Brasilia é casa da Esplanada dos Ministérios – Por Josue Marinho / Wikimedia Commons
Quem é da minha geração cresceu se divertindo com filmes, desenhos, seriados e programas audiovisuais de TV. Tudo – ou quase tudo – era pensado, elaborado e produzido, obviamente com as tecnologias disponíveis à época, para entreter, e não apenas reter, a audiência a qualquer custo. Atenção: não desprezem o “quase tudo” acima, pois, claro, havia muita inutilidade e porcaria também.
Com o advento da internet, a onipresença das redes sociais e a velocidade do controle algorítmico, tudo mudou. E aqui é tudo mesmo, e não quase tudo. A TV tradicional respira por aparelhos; jornais e revistas impressos tornaram-se peças de museu; informação e conteúdo de qualidade misturam-se a um mar de desinformação, mentiras e manipulações de toda sorte; e o entretenimento foi reduzido a scroll.
A criatividade era incrível. O humor era inteligente, ácido, escrachado e, sim, mesmo quando apelativo, eficaz. Humoristas como Chico Anysio e Jô Soares, escritores como Luis Fernando Verissimo, cartunistas como Laerte e Jaguar, programas pastelões como Chaves e os de Gugu Liberato, além de ícones como Casseta & Planeta, preenchiam o tempo vago de forma produtiva. Hoje, o TikTok está aí para mostrar o que temos.
A vida imita a arte
Bem, para não variar, me alonguei em demasia na digressão. Mas vocês sabem: sou assim mesmo, e já se acostumaram com isso. Ainda bem! Sou sinceramente grato por tanto carinho e paciência com um tiozão que não sabe escrever sem antes explicar. Afinal, tento ser o oposto de Abelardo Barbosa – o velho e imortal Chacrinha: estou aqui para explicar, e não para confundir. Vamos lá, então.
Justo Veríssimo era um personagem de Chico Anysio.

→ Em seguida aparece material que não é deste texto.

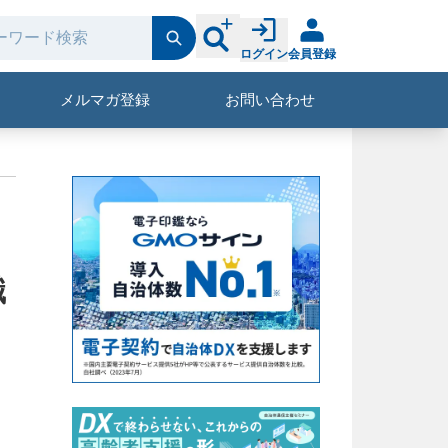
ログイン
会員登録
メルマガ登録
お問い合わせ
識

Um deputado corrupto e sem escrúpulos, que detestava o povo e, mais ainda, os pobres. Mas tinha uma qualidade: era sincero. Não só roubava às claras como, também às claras, dizia: “Quero que o pobre se exploda!”. Entenderam agora por que tanto lero-lero e por que o título? Uma grande parte de Brasília, hoje, resume-se a isso.
A teoria do Big Bang, observada ao longo de bilhões de anos de formação do universo, é dificilmente refutável. Se fosse filmada a singularidade que nos originou e reproduzida ao inverso – ou seja, um filme avançando em sentido contrário – conseguiríamos enxergar a explosão primordial. Se voltássemos Justo Veríssimo no tempo, teríamos Brasília como pedra fundamental.
Em meio a contratos de esposas de ministros com banqueiros picaretas, caronas em jatinhos com advogados de investigados, eventos patrocinados por pessoas físicas e jurídicas já condenadas pela Justiça, aumentos salarias e benefícios inimaginaveis à 99.99% da população, corrupção, emendas e tudo mais, essa gente não só mostra que quer como esté conseguindo que a gente se exploda.